Starting in the 2020 school year, Timber Creek will become one of the Social and Emotional Learning pilot campus for Keller ISD. Social and Emotional Learning is the process where children and adults learn to understand and manage emotions, maintain positive relationships, make responsible decisions and more.
According to the National Center for Education Statistics, during the 2013-2014 school year 65-percent of public schools reported that one or more incidents of violence have taken place, which translates to about 757,000 crimes. In order to help students students during stressful years, Keller ISD announced that a fourth of all schools will be Social and Emotional Learning pilot campuses. Staff at each school filled out a needs assessment on how each campus is performing and if they would be a good pilot campus.
“We already have that sense of Falcon Family so when we people filled it out, of course we are already doing those things at Timber Creek,” explained Principal Michelle Somerhalder. “They saw that this was a place that would be a good pilot campus, so that’s how we got chosen.”
Somerhalder will have a core community of teachers, administrators, and counselors that will draft what the plan will look like as the year goes on. The plan will have a school wide affect on Social and Emotional Learning and teachers will embed different positive relationships activities so students will know how to build empathy, according to Somerhalder.
“I think it will affect everyone in the classrooms,” described Somerhalder. “I know this year we are even going to start doing culture circles through the history department, we’re going to have a mentoring program through the counseling office that we’re going to start with district mentors.”
The existing curriculum is built for middle and elementary campuses and not high school campuses so the community will have to learn how to implement the program before it is phased into the other high schools.
“I think its just very exciting to just see that piece.

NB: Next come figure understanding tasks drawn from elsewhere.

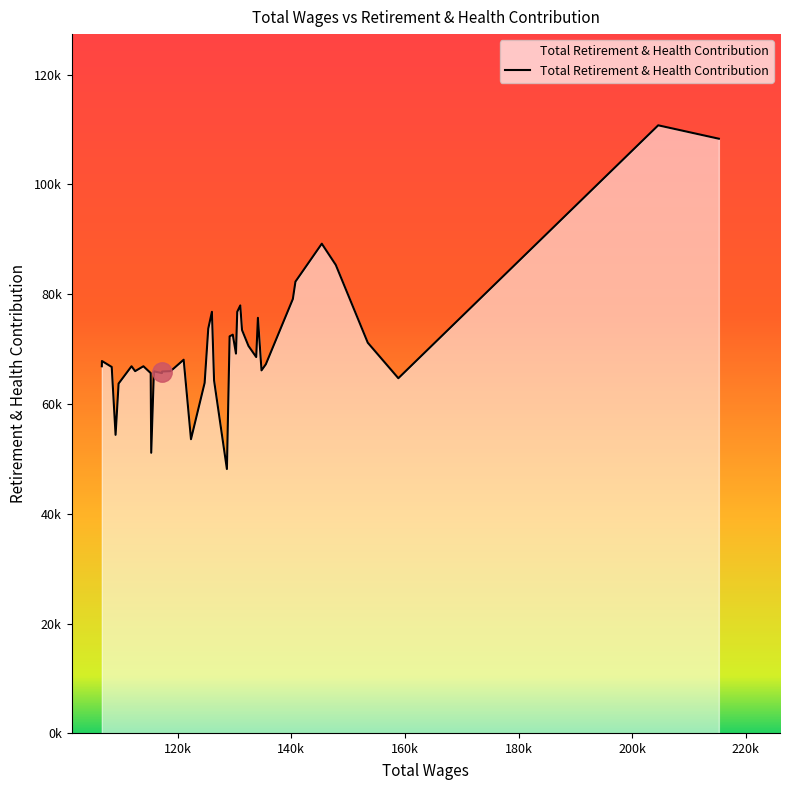

Rank the categories by value from lowest to highest.

19, 30, 24, 36, 35, 23, 20, 2, 28, 31, 27, 29, 26, 33, 9, 37, 32, 34, 39, 8, 38, 25, 11, 16, 12, 3, 18, 17, 13, 22, 10, 15, 21, 14, 7, 6, 4, 5, 0, 1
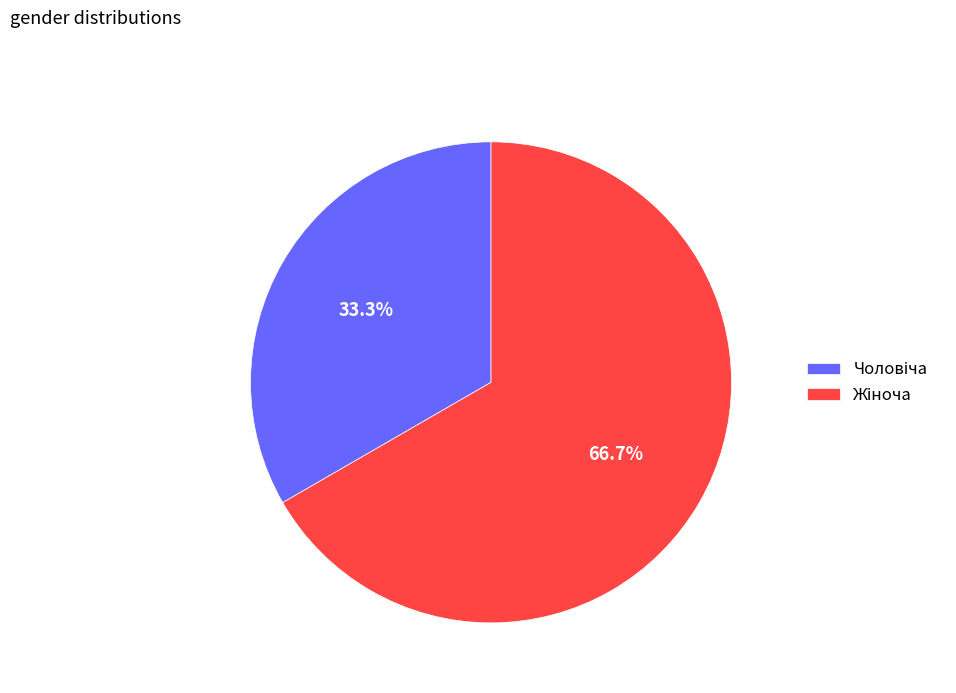

Is there any slice that represents more than half of the pie?

Yes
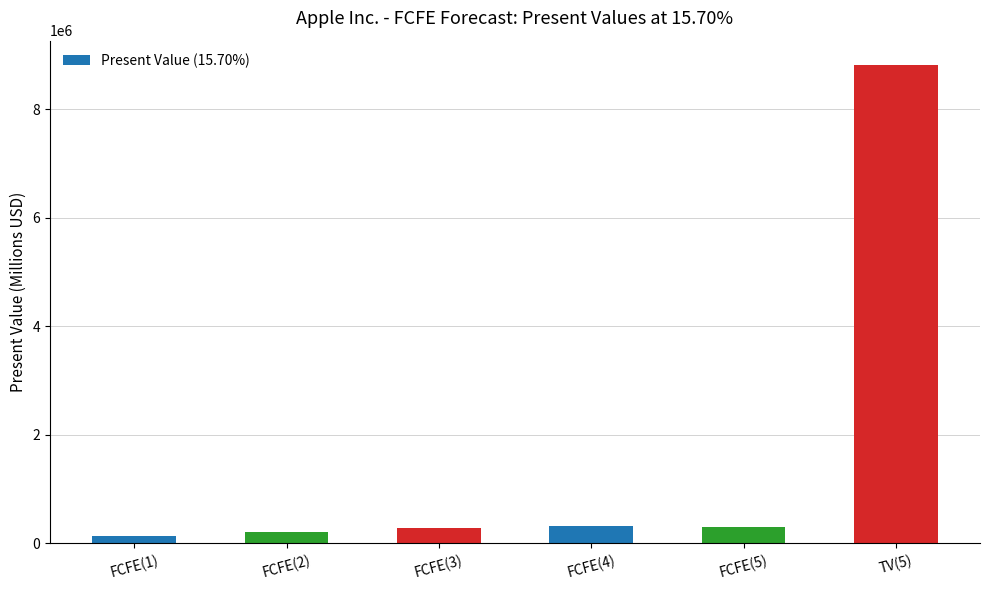

The value at FCFE(2) is 214375. True or false?

True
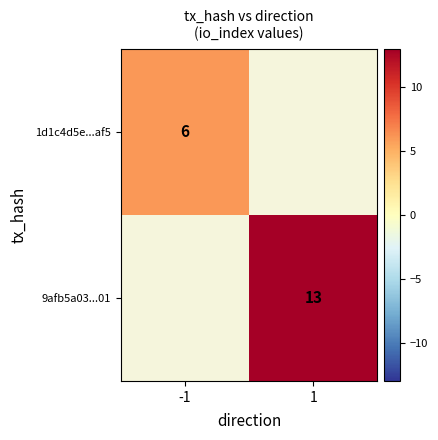

True or false: 9afb5a03...01 has a value of 4 at 1.

False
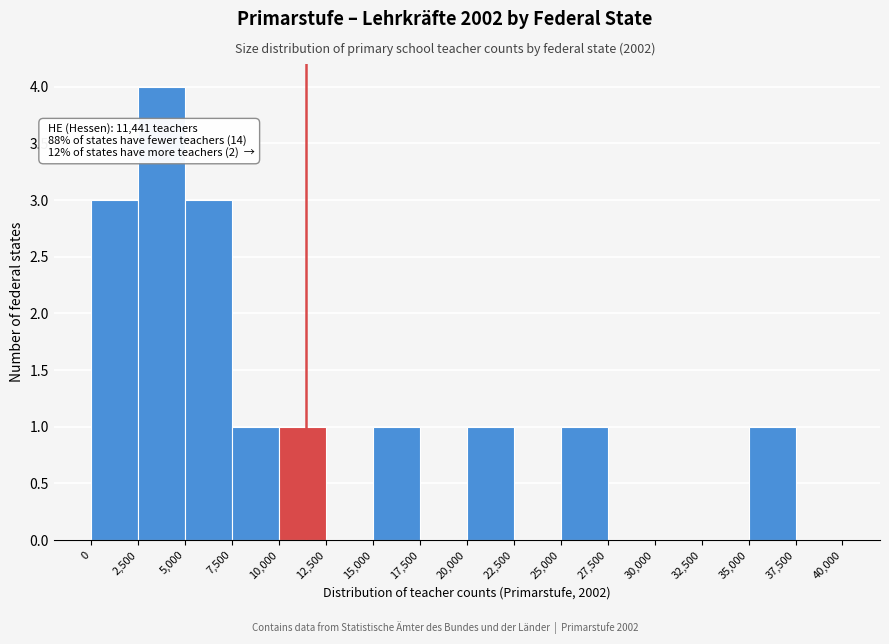

Which range on the x-axis has the tallest bar?

2,500 to 5,000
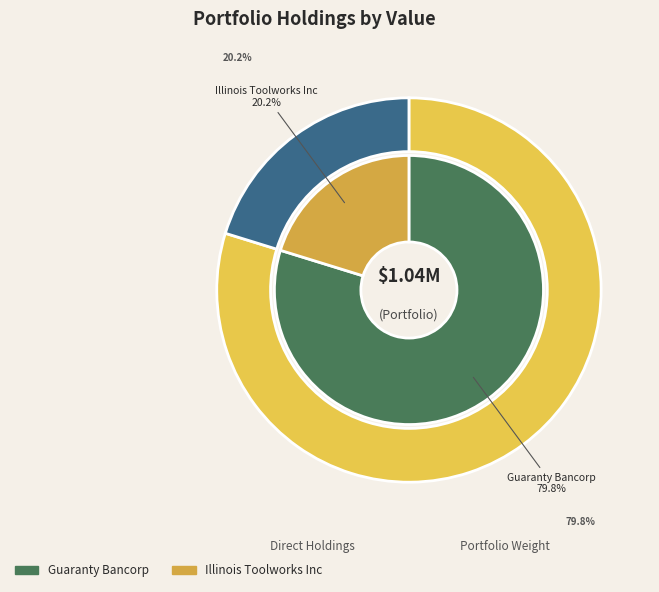

How many slices are in this pie chart?

2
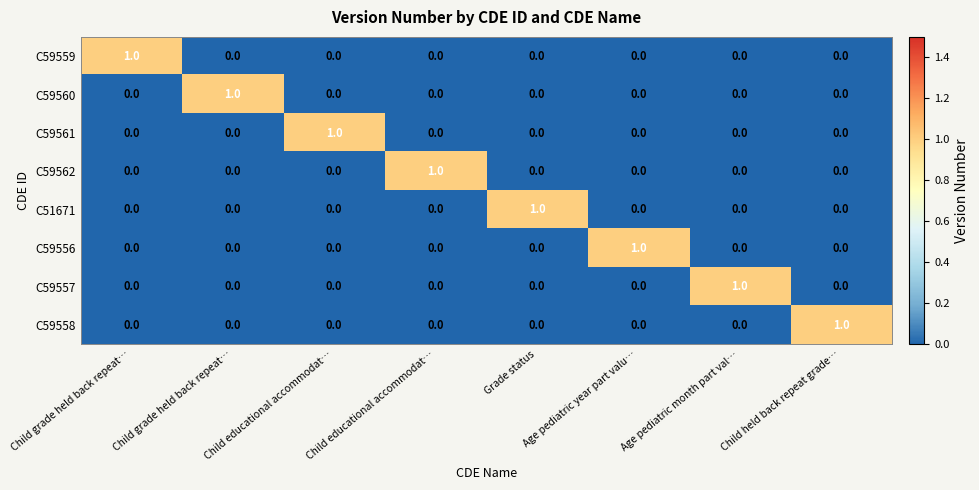

Which series has the largest range (max minus min)?

C59559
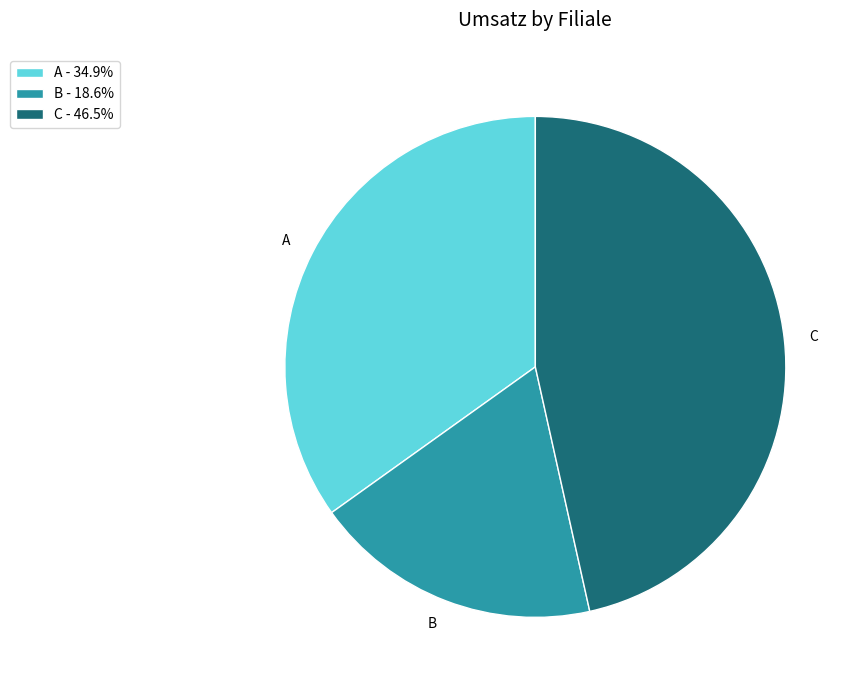

Is B - 18.6% the majority of the pie?

No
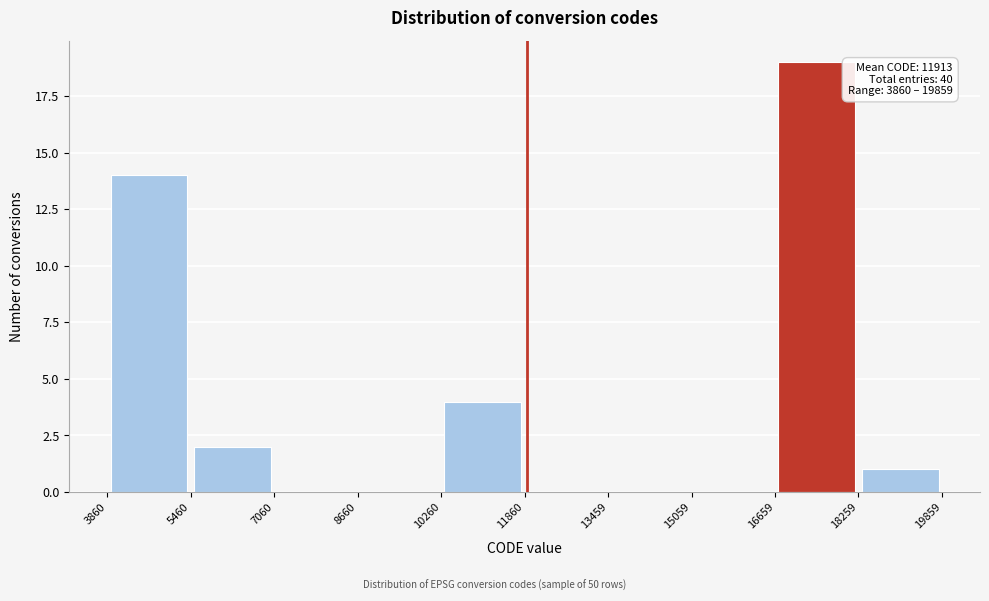

Which range on the x-axis has the tallest bar?

16659 to 18259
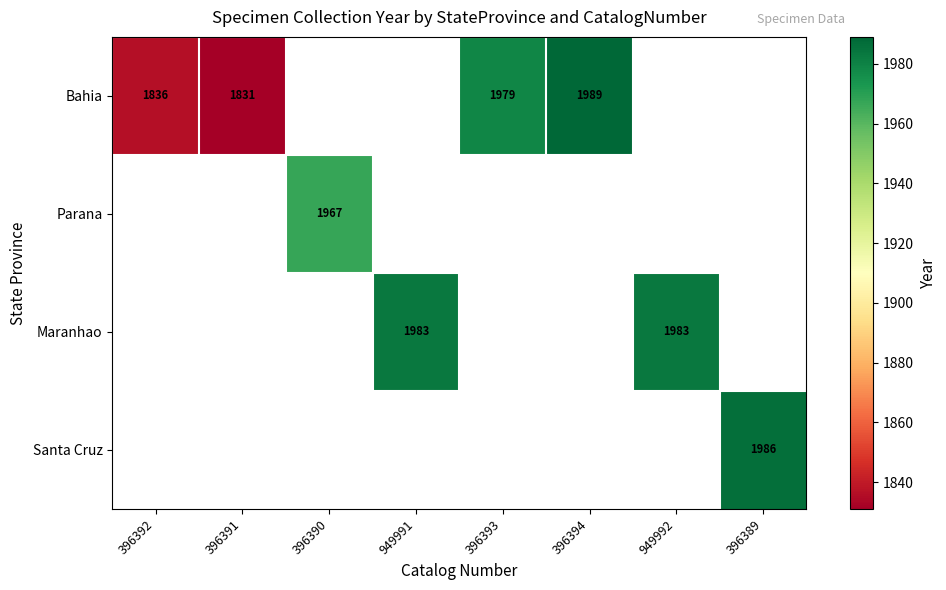

The Bahia series shows 1291 at 396393. True or false?

False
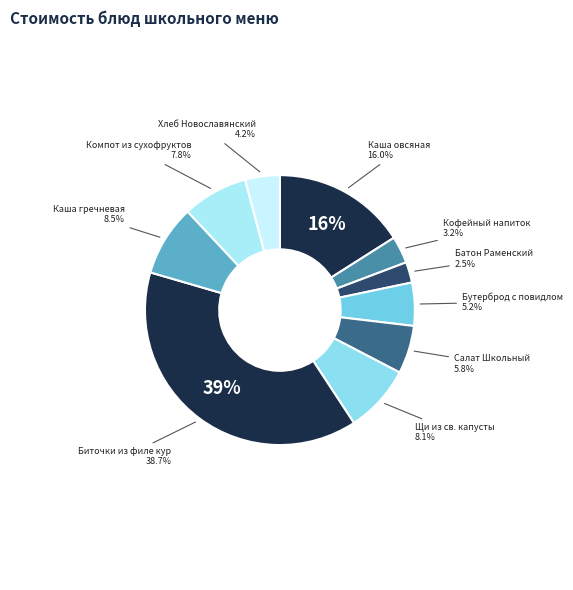

To the nearest percent, what is the difference between the Каша овсяная молочная с маслом and Каша гречневая вязкая slice percentages?

7%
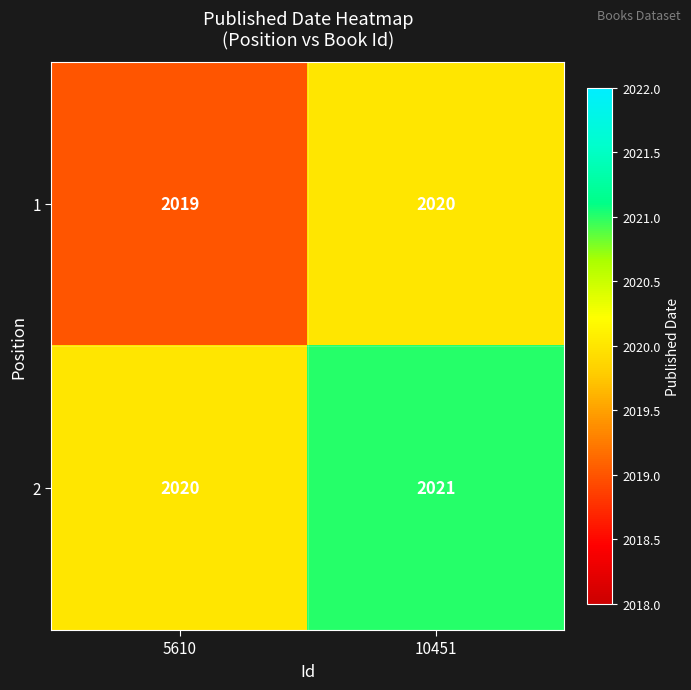

Rank the series by their average value, from highest to lowest.

2, 1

It’s not all about all the academic pieces, they’re important, but we definitely want to build the whole child. I think that’s very important even looking from all the way up,” explained Somerhalder. “I know we are very unified as a feeder pattern so even looking at just elementary schools all the way up just really building those skills. I know Falcons already have all of those skills and I think the more they can embed them the more successful we’ll be in the workplace one day and for those jobs that haven’t even been created yet.”
The plan is expected to have a large affect on how students learn and will translate to the real world. The soft skills needed in the world place will be taught to students to make their transition out of high school easier.
“I truly believe this program will have a positive impact on our students,” described Assistant Principal Rebecca Rose. “Helping them to relate to others, set goals, and make good decisions, these are basic life skills that we should be teaching our students now to help them navigate the world successfully when they leave us.”